Personal information
- Full name: Maurice W. O'Keefe
- Date of birth: 22 January 1954 (age 71)
- Original team(s): Bungaree FC
- Height: 183 cm (6 ft 0 in)
- Weight: 85 kg (187 lb)

Playing career^{1}
- Years: Club / Games (Goals)
- 1977–1979: St Kilda / 51 (51)
- 1980: Geelong / 1 (1)
- Total:  / 52 (52)
- ^{1} Playing statistics correct to the end of 1980.

= Maurice O'Keefe =

Australian rules footballer

Maurice O'Keefe (born 22 January 1954) is a former Australian rules footballer who played with St Kilda and Geelong in the Victorian Football League (VFL).

O'Keefe was from Bungaree near Ballarat and started his St Kilda career in 1977. A wingman, he had his best season in 1978 when he averaged 17 disposals from his 21 games, the third most at the club.
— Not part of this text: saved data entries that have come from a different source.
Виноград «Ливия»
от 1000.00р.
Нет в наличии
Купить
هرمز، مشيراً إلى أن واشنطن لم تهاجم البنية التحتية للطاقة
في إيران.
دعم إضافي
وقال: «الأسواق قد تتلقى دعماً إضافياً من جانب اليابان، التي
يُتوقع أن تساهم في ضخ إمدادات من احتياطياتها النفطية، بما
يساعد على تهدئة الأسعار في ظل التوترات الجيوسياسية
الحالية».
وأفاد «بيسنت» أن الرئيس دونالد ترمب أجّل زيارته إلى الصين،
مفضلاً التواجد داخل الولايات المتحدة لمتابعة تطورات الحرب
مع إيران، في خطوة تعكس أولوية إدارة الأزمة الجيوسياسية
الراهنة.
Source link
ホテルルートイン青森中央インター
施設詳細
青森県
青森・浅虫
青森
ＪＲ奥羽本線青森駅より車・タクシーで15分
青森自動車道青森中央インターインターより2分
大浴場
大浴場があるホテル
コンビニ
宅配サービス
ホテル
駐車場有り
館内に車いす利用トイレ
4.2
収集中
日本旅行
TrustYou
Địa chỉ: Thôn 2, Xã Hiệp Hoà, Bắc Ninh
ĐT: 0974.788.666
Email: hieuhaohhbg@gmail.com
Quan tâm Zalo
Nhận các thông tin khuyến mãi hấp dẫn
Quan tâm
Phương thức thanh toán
He also kicked 29 goals that year.

After not being able to meet a new requirement that St Kilda players had to be based in Melbourne, O'Keefe got a clearance to Geelong. He played for them in the opening round of the 1980 VFL season but didn't appear again.

He won a Maskell Medal in 1984 while playing for Port Fairy in the Hampden Football League.